Para que mi puerta-boca pareciera anhelar visita le hacía falta alma, pensé un día. Entonces la idea me siguió a la calle y al regresar la mastiqué junto a la cena como se mastican las obsesiones, enajenado y confuso frente al sinfín de posibilidades. Esa noche caí en unos sueños profundos en los que fluctuaban las dimensiones conocidas, en un momento la mesa se expandía y luego cabía en la palma de mi mano. Después veía mi cocina desde la pata de la mesa, era la mesa, y después era zócalo, puerta, perilla de un cajón. Me encontré observando el living desde muchos ángulos, desde mis ojos primero, otra estatua, la de San Cayetano, se alejó y los estantes con libros se elevaron hasta perderse en el cielo cuando empequeñecí en un suspiro. Luego bajé la mirada hacia mis pies y vi que eran unas largas, oscuras y queratínicas patas. Trepé con rapidez y desde una moldura en la pared me vi, desde mis ocho ojos, un gigante sentado en el sofá. Y todos mis ojos se encontraron, los humanos, los arácnidos, los millares de arcilla, tierra y pelusa que flotaban en el aire, y todas las visiones convergieron en una. En un momento, no sé decir si posterior, previo o permanente, una extraña y agradable sensación de omnipresencia me invadió.

Eso que faltaba, que no lograba precisar que faltaba; eso que sabía que llegaría algún día, sucedió tras aquel sueño. Desperté estático, arrojado de mí a la luz del alba que me entibiaba un costado, entonces me espabilé y una vez más el techo me resultó ajeno, había cambiado. Observé la calle, ya no a través de, sino desde mis (ojos) ventanas. Con cierto recelo noté que desperezarme, o mover alguna parte de mi cuerpo, era imposible. Descubrí que mis pies se anclaban en lo profundo de la roca, que mi nuevo techo era el cielo y por todo mobiliario contaba con las acacias y los postes de la calle.

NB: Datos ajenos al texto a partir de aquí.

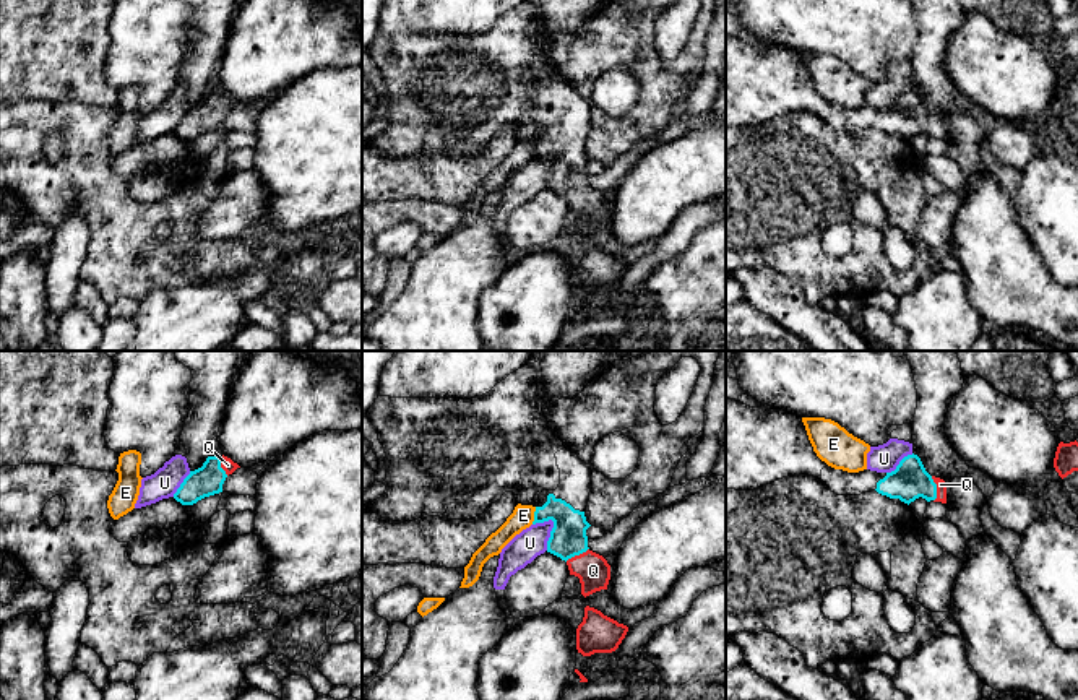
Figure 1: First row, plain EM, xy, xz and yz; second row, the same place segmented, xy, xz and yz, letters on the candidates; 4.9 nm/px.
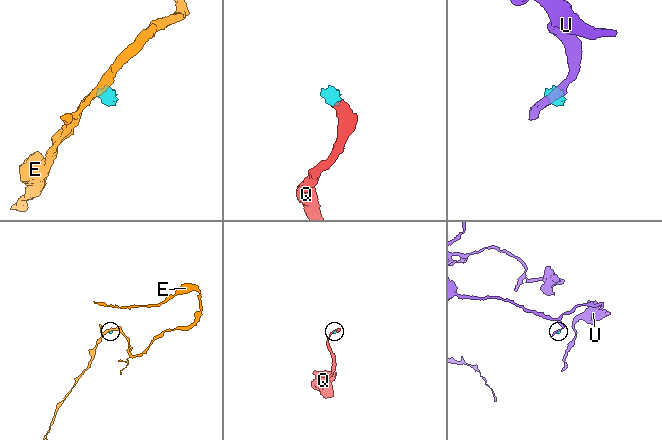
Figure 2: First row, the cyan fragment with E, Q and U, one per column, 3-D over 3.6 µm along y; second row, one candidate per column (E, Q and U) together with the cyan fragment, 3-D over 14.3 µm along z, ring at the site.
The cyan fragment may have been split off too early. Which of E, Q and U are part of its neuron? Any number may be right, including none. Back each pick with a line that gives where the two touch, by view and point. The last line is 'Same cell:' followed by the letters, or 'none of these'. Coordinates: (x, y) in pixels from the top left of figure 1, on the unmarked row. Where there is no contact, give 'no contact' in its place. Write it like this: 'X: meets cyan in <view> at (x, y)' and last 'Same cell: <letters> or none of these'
Q: meets cyan in yz at (935, 125)
Same cell: Q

Comprendí que ella había cedido, que al fin me adentraba en sus cimientos y me erguía pleno hasta las tejas. Y ya no importó si ella se redujo o yo me esparcí, si me deshice entre ladrillos o se pegó como un traje, si animé sus paredes o me fundí en ellas, si convencí a cada átomo que abandonara su danza de silicatos inertes para abrazarse en carne y huesos, y luego creerse idea, o viceversa. Lo que importaba al fin, y ahora entiendo, es que casa y casero somos uno.